*Brano selezionato*

******************************

Da questa configurazione ne deriva che ai fini Iva sarà unicamente la piattaforma ad applicare l’Iva nei confronti degli utenti della piattaforma (fan che pagano il servizio) mentre nessun obbligo di applicazione dell’Iva risulterà a carico dei CC.

Ai fini di una corretta dichiarazione in Italia nei guadagni ottenuti da OF è importante qualificare correttamente il tipo di attività economica prestata dai CC (di impresa o di lavoro autonomo). Purtroppo in questi casi non esiste una regola definita e può essere molto difficile operare una scelta univoca. Il reddito potrebbe essere qualificato come reddito di impresa se i Creator venissero considerati operatori economici organizzati, che si occupano della vendita di beni digitali (foto, video). Tuttavia sembra più corretti attribuire maggior rilevanza al contributo personale del CC che agirebbe in modo non troppo dissimile da quello di un modello/a o di un un/una performer artistico. Pertanto in questo caso il CC potrebbe essere correttamente considerato come produttore di reddito di lavoro autonomo ai sensi dell’art. 53 del Tuir dal momento che la fonte di reddito è incentrata sulle capacità e sull’unicità della propria persona, nonchè sull’originalità del proprio lavoro (si noti che le medesime considerazioni potrebbero essere ritenute valide anche per i reddito conseguiti dall’attività su altre piattaforme ad es. Youtube o Twitch).

******************************

Quiz basati su grafici
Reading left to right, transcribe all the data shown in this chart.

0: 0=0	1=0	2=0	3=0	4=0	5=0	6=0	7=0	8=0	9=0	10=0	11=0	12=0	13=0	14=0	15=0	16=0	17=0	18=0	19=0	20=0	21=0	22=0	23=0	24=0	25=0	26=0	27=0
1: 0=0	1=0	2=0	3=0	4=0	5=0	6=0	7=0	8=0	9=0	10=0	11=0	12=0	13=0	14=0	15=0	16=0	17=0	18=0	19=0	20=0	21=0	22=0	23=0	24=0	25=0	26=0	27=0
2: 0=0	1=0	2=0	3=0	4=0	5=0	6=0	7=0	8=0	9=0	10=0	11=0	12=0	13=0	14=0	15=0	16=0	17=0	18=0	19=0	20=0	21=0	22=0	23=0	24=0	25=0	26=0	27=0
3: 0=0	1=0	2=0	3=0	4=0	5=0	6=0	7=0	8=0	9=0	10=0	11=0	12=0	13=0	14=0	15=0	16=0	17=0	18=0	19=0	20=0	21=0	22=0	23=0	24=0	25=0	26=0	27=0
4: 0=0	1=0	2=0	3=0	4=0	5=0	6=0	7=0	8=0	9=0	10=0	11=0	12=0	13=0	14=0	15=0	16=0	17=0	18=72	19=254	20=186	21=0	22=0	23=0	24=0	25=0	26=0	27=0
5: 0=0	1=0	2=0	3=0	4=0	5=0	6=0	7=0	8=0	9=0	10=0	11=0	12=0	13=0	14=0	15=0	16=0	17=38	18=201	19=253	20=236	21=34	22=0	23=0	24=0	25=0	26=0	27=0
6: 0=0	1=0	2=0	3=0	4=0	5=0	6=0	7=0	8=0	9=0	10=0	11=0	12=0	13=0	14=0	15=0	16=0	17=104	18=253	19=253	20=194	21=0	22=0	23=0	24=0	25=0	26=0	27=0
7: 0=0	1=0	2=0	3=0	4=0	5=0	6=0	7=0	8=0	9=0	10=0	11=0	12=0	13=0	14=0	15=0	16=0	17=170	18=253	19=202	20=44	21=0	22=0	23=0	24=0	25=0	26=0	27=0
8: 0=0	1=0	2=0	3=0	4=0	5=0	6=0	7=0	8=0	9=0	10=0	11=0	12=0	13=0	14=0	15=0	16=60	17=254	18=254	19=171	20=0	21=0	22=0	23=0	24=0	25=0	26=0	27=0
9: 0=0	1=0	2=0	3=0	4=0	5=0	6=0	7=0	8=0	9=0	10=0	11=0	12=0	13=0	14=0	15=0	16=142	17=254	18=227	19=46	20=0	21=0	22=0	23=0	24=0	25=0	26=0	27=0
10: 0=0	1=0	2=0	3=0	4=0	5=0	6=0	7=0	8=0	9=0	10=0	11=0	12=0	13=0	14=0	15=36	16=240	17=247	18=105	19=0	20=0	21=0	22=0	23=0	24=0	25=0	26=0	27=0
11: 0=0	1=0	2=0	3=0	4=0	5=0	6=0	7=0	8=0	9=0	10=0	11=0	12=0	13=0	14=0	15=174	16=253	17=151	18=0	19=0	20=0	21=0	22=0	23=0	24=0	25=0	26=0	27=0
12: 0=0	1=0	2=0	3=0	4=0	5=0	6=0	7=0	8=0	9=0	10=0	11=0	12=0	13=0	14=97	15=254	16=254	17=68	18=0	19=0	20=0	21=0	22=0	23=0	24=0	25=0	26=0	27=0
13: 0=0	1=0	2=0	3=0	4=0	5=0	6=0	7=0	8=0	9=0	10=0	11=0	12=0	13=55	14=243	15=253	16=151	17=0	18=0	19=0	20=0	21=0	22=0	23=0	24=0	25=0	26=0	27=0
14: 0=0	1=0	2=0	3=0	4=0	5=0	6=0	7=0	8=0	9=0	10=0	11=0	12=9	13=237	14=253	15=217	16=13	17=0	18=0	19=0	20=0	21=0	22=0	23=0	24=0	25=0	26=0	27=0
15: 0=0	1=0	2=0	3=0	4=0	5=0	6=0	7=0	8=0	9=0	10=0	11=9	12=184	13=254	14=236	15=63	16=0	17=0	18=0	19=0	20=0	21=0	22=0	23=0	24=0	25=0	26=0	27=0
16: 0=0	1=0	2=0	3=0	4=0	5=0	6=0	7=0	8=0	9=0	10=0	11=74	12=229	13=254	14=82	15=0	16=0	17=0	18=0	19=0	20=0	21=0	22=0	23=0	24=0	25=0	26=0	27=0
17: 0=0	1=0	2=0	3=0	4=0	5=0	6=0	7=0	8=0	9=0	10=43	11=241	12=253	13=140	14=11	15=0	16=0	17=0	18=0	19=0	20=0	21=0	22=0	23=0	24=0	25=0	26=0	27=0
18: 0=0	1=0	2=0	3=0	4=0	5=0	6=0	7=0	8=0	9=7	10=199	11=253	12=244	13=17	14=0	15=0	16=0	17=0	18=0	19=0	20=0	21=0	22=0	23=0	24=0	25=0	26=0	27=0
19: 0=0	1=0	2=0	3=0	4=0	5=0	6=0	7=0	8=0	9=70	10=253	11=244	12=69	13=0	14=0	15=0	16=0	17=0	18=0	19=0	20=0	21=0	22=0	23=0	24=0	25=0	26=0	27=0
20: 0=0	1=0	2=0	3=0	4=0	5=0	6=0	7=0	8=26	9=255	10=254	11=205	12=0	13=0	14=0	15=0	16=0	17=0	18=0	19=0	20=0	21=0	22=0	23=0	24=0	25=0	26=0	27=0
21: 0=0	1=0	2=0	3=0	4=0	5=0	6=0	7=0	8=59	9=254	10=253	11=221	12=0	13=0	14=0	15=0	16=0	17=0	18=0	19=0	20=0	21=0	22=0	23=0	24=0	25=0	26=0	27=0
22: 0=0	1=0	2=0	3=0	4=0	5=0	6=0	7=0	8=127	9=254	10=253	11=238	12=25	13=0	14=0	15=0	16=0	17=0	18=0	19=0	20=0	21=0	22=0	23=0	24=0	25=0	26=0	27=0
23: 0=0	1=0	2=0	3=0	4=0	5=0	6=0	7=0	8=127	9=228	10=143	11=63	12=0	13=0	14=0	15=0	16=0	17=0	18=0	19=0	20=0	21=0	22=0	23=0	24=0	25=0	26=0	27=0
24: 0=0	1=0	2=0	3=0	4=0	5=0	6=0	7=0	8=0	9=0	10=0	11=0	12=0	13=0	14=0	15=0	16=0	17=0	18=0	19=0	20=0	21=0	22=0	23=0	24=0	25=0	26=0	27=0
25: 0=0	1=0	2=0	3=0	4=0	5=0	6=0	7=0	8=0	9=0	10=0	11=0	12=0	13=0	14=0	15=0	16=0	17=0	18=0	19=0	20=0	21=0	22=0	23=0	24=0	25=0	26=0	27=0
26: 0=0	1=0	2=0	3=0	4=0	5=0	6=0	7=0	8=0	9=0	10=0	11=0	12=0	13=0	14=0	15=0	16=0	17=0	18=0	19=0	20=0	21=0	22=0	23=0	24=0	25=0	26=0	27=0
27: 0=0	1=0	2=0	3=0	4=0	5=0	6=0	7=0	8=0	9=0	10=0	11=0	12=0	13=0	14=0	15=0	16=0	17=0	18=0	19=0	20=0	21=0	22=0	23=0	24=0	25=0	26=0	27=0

******************************

*Consegna*
Le affermazioni seguenti concordano con il brano selezionato? Per ognuna rispondi sì o no e riporta tra virgolette le parole del brano che lo stabiliscono.
1. Nei confronti dei fan che pagano il servizio, l'Iva è applicata solo dalla piattaforma.
2. Esiste una regola definita per stabilire se l'attività dei CC sia di impresa o di lavoro autonomo.
3. Il CC potrebbe essere considerato produttore di reddito di lavoro autonomo in base all'art. 53 del Tuir.

*La tua risposta*
1. Sì: "sarà unicamente la piattaforma ad applicare l’Iva nei confronti degli utenti della piattaforma".
2. No: "Purtroppo in questi casi non esiste una regola definita".
3. Sì: "il CC potrebbe essere correttamente considerato come produttore di reddito di lavoro autonomo ai sensi dell’art. 53 del Tuir".